Required actions:
(a) Answer these questions using the pineocytoma entry:
(i) What CNS WHO grade does the pineocytoma entry assign to the tumor?
(ii) Which patient group does the tumor mainly affect?
(iii) What is the ICD-O code given for pineocytoma?
(b) Extend the pineocytoma entry, continuing from its last line.

Passage for review:
Author: Eman Abdelzaher, M.D., Ph.D.

Editorial Board Member: P.J. Cimino, M.D., Ph.D.

Last staff update: 20 December 2024 (update in progress)

Copyright: 2002-2024, PathologyOutlines.com, Inc.

PubMed Search: Pineocytoma

Table of Contents

Cite this page: Abdelzaher E. Pineocytoma. PathologyOutlines.com website. https://www.pathologyoutlines.com/topic/cnstumorpineocytoma.html. Accessed December 21st, 2024.

Definition / general

Well differentiated pineal parenchymal neoplasm composed of isomorphic cells typically forming large pineocytomatous rosettes
Pleomorphic pattern shows pleomorphic cells with gangliocytic differentiation
CNS WHO grade 1

Essential features

Rare, well differentiated pineal parenchymal neoplasm
Corresponds to WHO grade 1
Mainly affects adults
Histologically characterized by uniform cells forming large pineocytomatous rosettes
Excellent prognosis

ICD coding

ICD-O: 9361/1 - pineocytoma
ICD-11: 2A00.20 & XH1K94 - tumors of the pineal gland or pineal region & pineocytoma

Epidemiology

Rare (Surg Neurol 2003;59:250, Neuro Oncol 1999;1:14, Clin Neuropathol 2008;27:325, Brain Pathol 2000;10:49, Cancer 1993;72:870, Neuropathology 2002;22:66)

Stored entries
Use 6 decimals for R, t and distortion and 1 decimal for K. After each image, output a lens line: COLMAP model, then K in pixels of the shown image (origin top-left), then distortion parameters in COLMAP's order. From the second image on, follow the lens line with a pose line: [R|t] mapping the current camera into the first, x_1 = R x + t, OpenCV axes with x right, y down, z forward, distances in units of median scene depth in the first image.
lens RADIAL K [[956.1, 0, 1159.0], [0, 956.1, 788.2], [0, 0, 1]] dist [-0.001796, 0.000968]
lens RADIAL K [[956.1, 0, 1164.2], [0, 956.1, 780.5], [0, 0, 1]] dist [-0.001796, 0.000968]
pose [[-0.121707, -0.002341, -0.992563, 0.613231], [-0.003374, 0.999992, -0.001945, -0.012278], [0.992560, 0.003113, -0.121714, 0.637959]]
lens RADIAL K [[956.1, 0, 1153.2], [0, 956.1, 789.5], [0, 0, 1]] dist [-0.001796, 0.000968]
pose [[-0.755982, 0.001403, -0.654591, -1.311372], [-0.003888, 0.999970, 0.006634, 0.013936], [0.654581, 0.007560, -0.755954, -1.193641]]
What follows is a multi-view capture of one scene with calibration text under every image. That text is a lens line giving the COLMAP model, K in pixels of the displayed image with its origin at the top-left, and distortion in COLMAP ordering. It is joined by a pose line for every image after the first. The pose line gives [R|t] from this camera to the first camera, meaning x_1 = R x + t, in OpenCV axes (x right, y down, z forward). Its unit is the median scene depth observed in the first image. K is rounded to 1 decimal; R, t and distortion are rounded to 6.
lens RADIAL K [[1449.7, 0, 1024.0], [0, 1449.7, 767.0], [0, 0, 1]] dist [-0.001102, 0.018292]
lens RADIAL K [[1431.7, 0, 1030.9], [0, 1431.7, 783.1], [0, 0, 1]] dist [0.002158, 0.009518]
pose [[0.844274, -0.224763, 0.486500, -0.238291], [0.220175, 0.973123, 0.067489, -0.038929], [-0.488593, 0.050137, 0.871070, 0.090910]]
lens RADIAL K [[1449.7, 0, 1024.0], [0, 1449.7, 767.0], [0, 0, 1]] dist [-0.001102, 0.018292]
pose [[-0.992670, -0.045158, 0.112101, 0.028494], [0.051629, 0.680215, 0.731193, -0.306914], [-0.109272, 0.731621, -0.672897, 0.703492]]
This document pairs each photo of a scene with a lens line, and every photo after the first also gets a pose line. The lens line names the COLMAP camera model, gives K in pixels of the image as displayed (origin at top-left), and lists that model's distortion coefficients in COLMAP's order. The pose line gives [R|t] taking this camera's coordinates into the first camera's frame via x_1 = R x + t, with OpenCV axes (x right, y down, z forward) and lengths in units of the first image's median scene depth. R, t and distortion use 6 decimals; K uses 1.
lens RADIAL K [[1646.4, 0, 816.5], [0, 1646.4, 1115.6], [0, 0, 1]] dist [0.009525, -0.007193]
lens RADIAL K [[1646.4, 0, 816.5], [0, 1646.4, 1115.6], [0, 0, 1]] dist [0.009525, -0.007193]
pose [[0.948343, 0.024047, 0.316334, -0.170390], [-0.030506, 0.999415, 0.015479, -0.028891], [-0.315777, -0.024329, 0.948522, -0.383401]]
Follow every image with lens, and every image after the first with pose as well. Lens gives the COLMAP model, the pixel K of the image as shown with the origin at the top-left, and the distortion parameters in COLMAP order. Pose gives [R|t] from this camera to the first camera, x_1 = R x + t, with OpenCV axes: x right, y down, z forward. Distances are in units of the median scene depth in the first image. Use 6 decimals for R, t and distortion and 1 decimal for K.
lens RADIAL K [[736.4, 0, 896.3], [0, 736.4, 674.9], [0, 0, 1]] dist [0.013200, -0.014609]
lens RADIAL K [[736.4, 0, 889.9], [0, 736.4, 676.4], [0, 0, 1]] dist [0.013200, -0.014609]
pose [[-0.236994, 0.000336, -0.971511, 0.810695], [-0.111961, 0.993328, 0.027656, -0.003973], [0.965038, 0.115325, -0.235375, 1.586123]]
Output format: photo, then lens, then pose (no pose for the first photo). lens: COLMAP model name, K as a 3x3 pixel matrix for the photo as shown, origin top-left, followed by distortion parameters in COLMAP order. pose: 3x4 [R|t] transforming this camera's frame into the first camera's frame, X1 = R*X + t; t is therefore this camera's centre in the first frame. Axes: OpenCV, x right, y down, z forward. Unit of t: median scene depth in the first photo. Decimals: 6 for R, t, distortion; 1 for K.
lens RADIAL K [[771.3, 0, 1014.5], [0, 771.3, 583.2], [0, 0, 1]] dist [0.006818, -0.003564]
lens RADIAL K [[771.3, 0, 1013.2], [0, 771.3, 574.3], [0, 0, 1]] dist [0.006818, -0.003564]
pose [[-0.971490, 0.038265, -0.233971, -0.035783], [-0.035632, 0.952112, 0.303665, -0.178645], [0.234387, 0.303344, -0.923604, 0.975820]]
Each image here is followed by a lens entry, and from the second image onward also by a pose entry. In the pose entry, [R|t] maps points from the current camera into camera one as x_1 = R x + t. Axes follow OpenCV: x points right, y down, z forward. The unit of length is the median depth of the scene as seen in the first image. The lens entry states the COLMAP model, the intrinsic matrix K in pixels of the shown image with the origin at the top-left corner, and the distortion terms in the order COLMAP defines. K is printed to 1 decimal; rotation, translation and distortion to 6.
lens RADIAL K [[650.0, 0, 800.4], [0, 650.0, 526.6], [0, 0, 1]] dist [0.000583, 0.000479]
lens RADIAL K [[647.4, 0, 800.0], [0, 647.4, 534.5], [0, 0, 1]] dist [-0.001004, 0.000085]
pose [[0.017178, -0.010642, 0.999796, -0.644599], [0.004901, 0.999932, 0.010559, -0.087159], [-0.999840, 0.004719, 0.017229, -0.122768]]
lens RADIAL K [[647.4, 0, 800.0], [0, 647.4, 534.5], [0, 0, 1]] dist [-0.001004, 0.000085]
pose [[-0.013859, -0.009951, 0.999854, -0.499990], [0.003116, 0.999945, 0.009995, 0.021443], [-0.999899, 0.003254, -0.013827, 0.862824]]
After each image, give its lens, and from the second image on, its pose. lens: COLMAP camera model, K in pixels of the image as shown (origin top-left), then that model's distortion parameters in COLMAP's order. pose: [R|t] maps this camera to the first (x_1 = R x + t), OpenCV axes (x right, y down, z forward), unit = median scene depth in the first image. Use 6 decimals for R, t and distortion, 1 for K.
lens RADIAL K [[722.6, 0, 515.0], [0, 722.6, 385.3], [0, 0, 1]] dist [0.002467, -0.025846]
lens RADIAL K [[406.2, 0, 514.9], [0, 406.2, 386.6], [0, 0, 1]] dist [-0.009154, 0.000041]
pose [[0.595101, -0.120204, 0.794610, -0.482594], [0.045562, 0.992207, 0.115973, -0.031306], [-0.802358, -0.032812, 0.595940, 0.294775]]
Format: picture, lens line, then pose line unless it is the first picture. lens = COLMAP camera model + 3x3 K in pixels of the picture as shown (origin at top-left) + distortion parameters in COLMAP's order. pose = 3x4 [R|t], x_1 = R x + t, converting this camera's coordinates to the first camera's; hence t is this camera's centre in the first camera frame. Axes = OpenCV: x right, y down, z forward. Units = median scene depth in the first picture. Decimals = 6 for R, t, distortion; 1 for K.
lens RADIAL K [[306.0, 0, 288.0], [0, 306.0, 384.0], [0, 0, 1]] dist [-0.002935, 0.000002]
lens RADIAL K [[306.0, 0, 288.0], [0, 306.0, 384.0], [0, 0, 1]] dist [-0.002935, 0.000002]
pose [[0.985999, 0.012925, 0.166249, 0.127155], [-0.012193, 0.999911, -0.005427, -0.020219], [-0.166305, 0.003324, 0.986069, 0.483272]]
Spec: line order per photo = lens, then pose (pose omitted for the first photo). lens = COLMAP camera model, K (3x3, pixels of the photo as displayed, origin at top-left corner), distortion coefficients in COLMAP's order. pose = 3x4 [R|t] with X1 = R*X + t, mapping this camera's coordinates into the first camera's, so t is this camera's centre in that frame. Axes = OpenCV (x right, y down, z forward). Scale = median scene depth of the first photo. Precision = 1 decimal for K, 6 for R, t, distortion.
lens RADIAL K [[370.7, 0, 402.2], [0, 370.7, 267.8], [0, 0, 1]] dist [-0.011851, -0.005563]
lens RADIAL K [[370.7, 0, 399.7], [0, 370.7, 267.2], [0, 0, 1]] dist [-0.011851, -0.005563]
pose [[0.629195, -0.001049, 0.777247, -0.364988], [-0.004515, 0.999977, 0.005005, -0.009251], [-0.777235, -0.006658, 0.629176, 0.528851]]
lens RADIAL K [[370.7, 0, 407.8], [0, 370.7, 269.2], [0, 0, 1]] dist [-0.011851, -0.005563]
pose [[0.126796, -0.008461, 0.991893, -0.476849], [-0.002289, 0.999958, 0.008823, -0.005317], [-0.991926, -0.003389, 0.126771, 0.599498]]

Answers below:
(a)
(i) CNS WHO grade 1
(ii) Adults
(iii) 9361/1

(b)
- Pineal region tumors account for < 1% of all intracranial neoplasms
- Pineal parenchymal tumors constitute ~27% of pineal region tumors
- Pineocytomas constitute ~25% of pineal parenchymal tumors
Age: most frequently affects adults (range: 1.1 - 85 years, with a median of 44 years) (Clin Neuropathol 2008;27:325, Brain Pathol 2000;10:49, Cancer 1993;72:870, Neuropathology 2002;22:66, Ultrastruct Pathol 1994;18:69)
Female predominance (M:F = 0.6:1)

Sites

Pineal region
Typically remains localized, with common compression of adjacent structures and protrusion into the posterior third ventricle

Pathophysiology

Pinealocyte, a cell with photosensory and neuroendocrine functions, is the proposed cell of origin
Evidence that pineocytomas are biologically linked to pinealocytes stems from the numerous ultrastructural features shared between pineocytoma cells and normal mammalian pinealocytes; in addition, pineocytomas immunohistochemically express CRX, a transcription factor involved in the development and differentiation of pineal cell lineage (PLoS One 2009;4:e7932, Am J Surg Pathol 2017;41:1410)

Etiology

No syndromic associations or genetic susceptibilities
Familial pineocytoma is rarely reported (Acta Neurochir (Wien) 2012;154:1413)

Clinical features

Clinical picture is indistinguishable from other pineal region masses (Cancer 1980;45:1408, Childs Nerv Syst 1998;14:53, J Neurooncol 2010;100:255, Coll Antropol 2013;37:35, Cancer 1993;72:870)
Signs and symptoms related to increased intracranial pressure due to aqueductal obstruction
Neuroophthalmological dysfunction due to compression of the tectal plate (e.g., impairment of upward gaze [Parinaud syndrome])
Brainstem or cerebellar dysfunction
Long interval between onset of symptoms and surgery (Cancer 1980;45:1408)

Diagnosis

Neuroimaging (Neuroradiology 2000;42:509)
Biopsy
WHO essential diagnostic criteria
- Demonstration of pineal parenchymal differentiation by histopathological and immunophenotypic features (e.g., positivity for synaptophysin)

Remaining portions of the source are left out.